# Design of Low Power Dual Mode MLMAP Decoder Using Radix 4 Approach

S.Divya PG Scholar, PSNA College of Engg. & Technology,Dindigul,India.

Dr.P.Maniraj Kumar

Professor, Dept.of ECE, PSNA College of Engg. & Technology, Dindigul, India.

Abstract - In order to have reliable communication, channel coding is often employed. Turbo code as a powerful coding technique has been widely studied and used in communication systems. The most significant achievement in coding theory are the turbo codes which are forward error correction codes.Due to the limitation of the battery life of wireless devices, transmitted power should remain as low as possible, which makes the system more susceptible to noise and interference. Error control coding is thus used to increase the noise immunity of the communication systems. The heart of the iterative decoding procedure is the use in each component decoder, of an algorithm that computes the a posteriori probability (APP) of the information symbols or more generally, a reliability value for each information symbol. Turbo decoder suffer from high decoding latency due to the iterative decoding process, the forward-backward recursion in the maximum a posteriori (MAP) decoding algorithm and the interleaving/de- interleaving between iterations . Computational complexity is estimated for the most popular Turbo decoding algorithms: MAP, Log-MAP, Max-Log-MAP and SOVA. Complexity studies showed that Max-Log-MAP is the best compromise between performance and complexity. Therefore, our implementation will be based on the Max-Log-MAP algorithm. ML MAP (Max Log Map) Architecture is proposed with SB & DB mode to achieve higher throughput and less power consumption. A Highly scalable LLR unit is proposed to increase the speed of the computation. The architecture is implemented using spartan3E family in Xilinx 12.1i.

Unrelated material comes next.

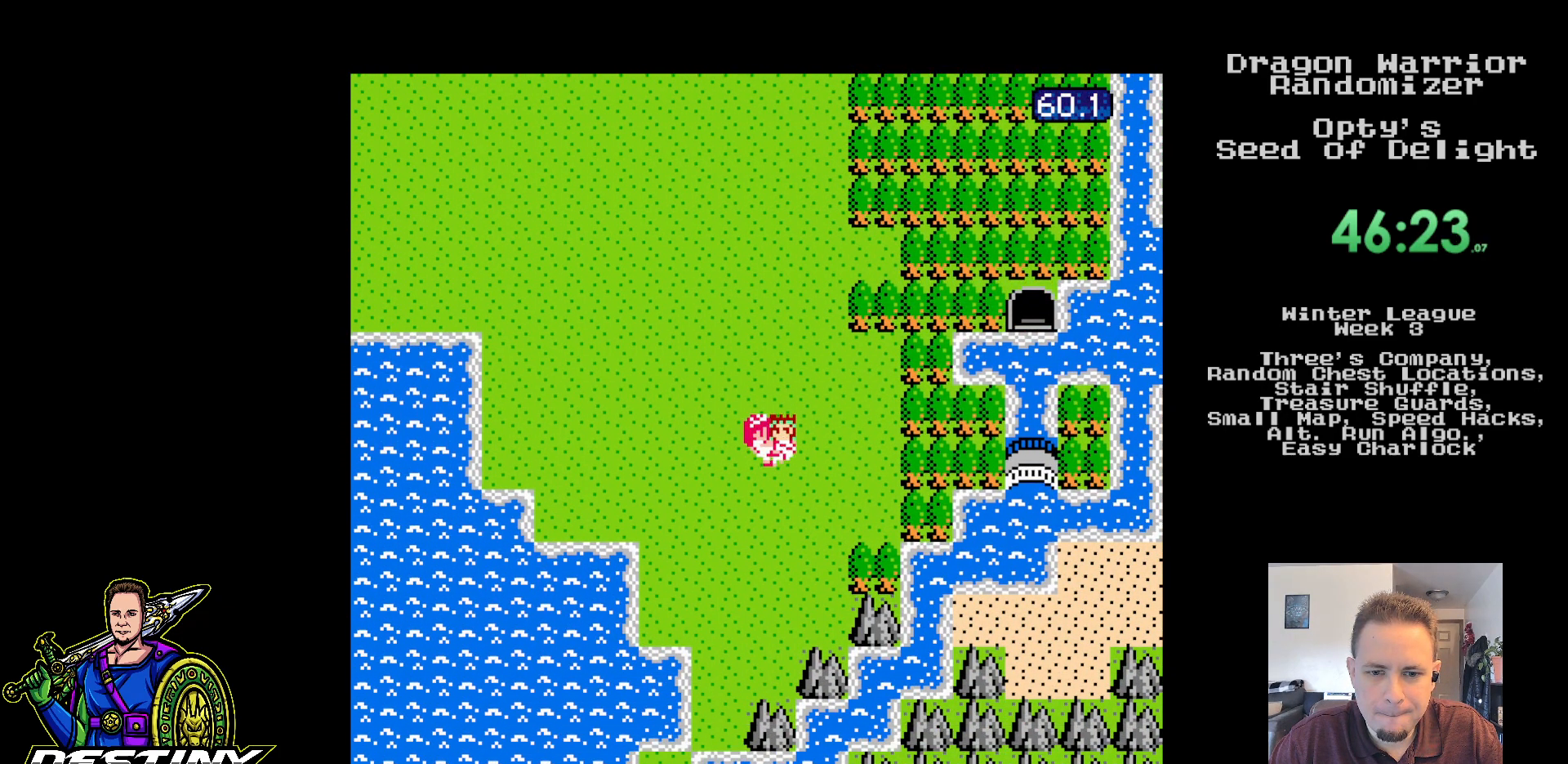
{"dt_ms": 500, "buttons": ["DPAD_UP"], "events": [[17, "DPAD_LEFT", "up"]]}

Index Terms – Turbo decoder, interleaver, forward error correction codes, MLMAP decoder and LLR unit.

#### 1. INTRODUCTION

With the rapid growth of multimedia services, forward error correcting (FEC) code has been a regular scheme for wireless communications to have a reliable transmission over noisy channels. Single-binary convolutional turbo code (SBCTC) proposed in 1993 has been the well-known FEC code that can achieve high coding gains close to the Shannon limit. The reduction of the CTC in bit error rate is achieved at the expense of intensive computations involved in the iterative turbo decoding steps and with the powerful algorithm called maximum a-posteriori probability (MAP) algorithm.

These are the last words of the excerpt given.